In October they raised $2.3 million from Canaan Partners and Khosla Ventures. Below is a a very brief analysis if I were considering a potential investment in Instacart.
So basically Instacart uses software (algorithms & data analysis on the back-end, with good UI design on the front-end) to connect "deliverers" in need of cash with "buyers" who need quick delivery of basic items.
Opportunity: arbitraging the demand for instant satisfaction and convenience, using software + crowdsourcing. This will be disrupting convenience stores on the low-end, and potentially grocery stores in the future. It is taking advantage of the trends in mobile computing, data analysis, and e-commerce (willingness to trust online vendors).
Potential moats: brand habit developed through repeated purchases. Learning curve — should remain ahead of competition on the learning curve because of technology (software) advantage. This is a business where it pays to have lots of data on: customer habits, traffic, prices, store traffic, etc. It is a virtuous circle: the learning curve reinforces customer experience, which improves the brand. These advantages are all geographically local, so it will be best to roll out to new cities as quickly as possible once the kinks are worked out.
Management: with only doing minimal due diligence with public information on the founders, I didn't see any red flags.

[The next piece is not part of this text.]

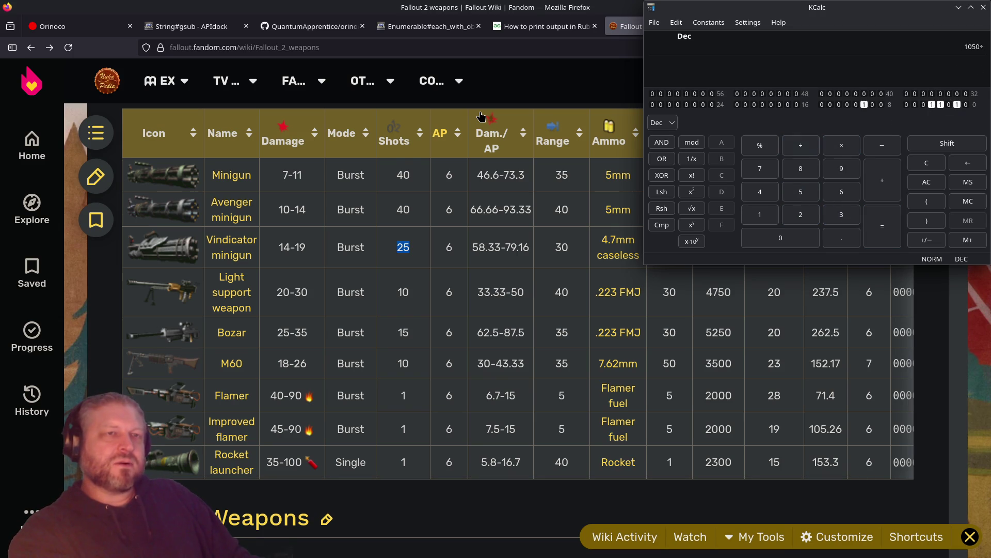
key(Return)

Apoorva Mehta has worked on the Amazon supply chain, so he has some experience in the business. All founders on the surface seem to be very talented. What am I looking for? Amar Bhide found that the most important traits for the founders of a typical startup are the dichotomies of: (1) seeking uncertainty while being risk averse; and (2) persevering while being adaptable.
What could go wrong: (1) other cities are not as receptive to the concept; (2) Amazon or other grocery company catches on and preempts their growth in new cities.
Investment edge: structural (not very many participants at this early stage) and psychological (grocery delivery has failed many times in the past, sometimes spectacularly — Webvan — investors are turned off by the concept because of these past failures).
This seems like a company with a good future ahead of it. That usually makes it a good investment, especially at this stage. I'm not sure what the valuation of the company is at the moment. But for a startup at this stage, the precise valuation you invest at isn't usually as important as how well the company does (within limits, of course — refer to the internet bubble).
Disclosure: I have no ownership in Instacart.